§ **GIVEN INSTRUCTION**: Please update the data from the line that has "latitude: 40.9678" through the end, writing "town" in place of "city" and keeping everything else the same. Leave the pictures out of your answer.

§ **RECORDS PROVIDED**:
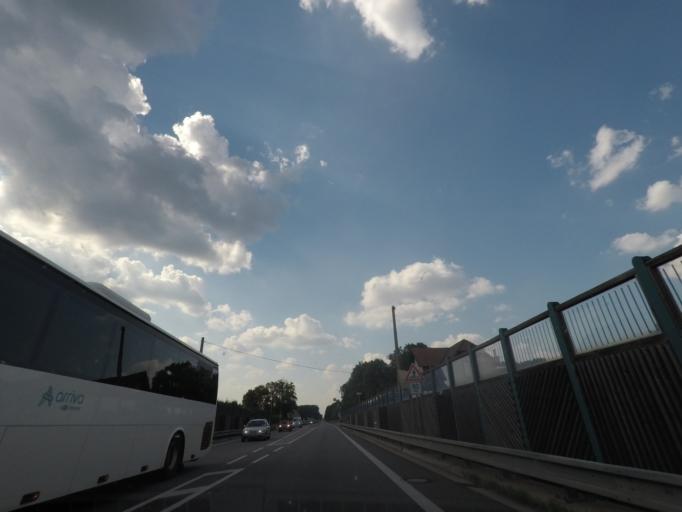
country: CZ
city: Albrechtice nad Orlici
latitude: 50.1723
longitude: 16.0369
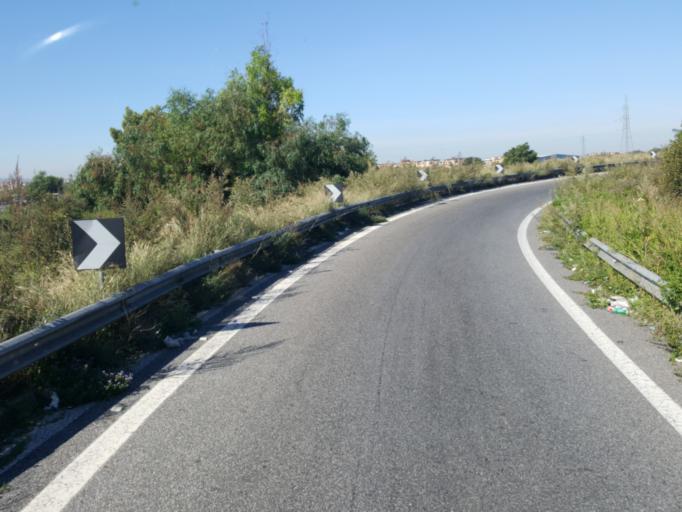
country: IT
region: Campania
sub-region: Provincia di Napoli
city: Crispano
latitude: 40.9678
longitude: 14.2908
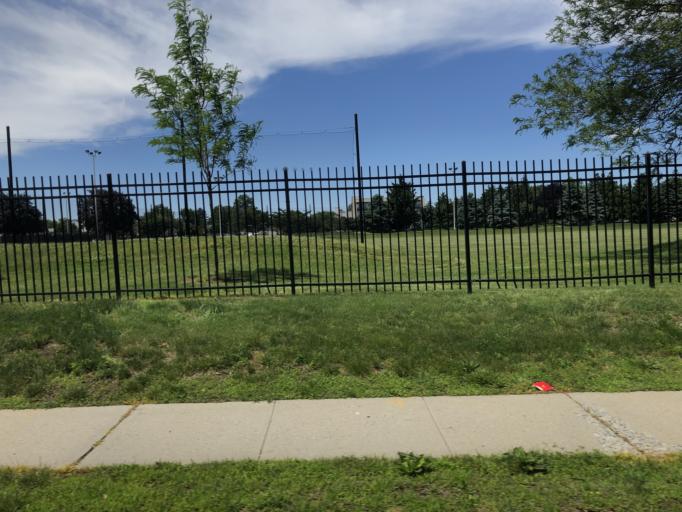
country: US
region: New York
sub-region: Nassau County
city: Uniondale
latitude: 40.7139
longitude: -73.5935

§ **WORKED SOLUTION**:
latitude: 40.9678
longitude: 14.2908
country: US
region: New York
sub-region: Nassau County
town: Uniondale
latitude: 40.7139
longitude: -73.5935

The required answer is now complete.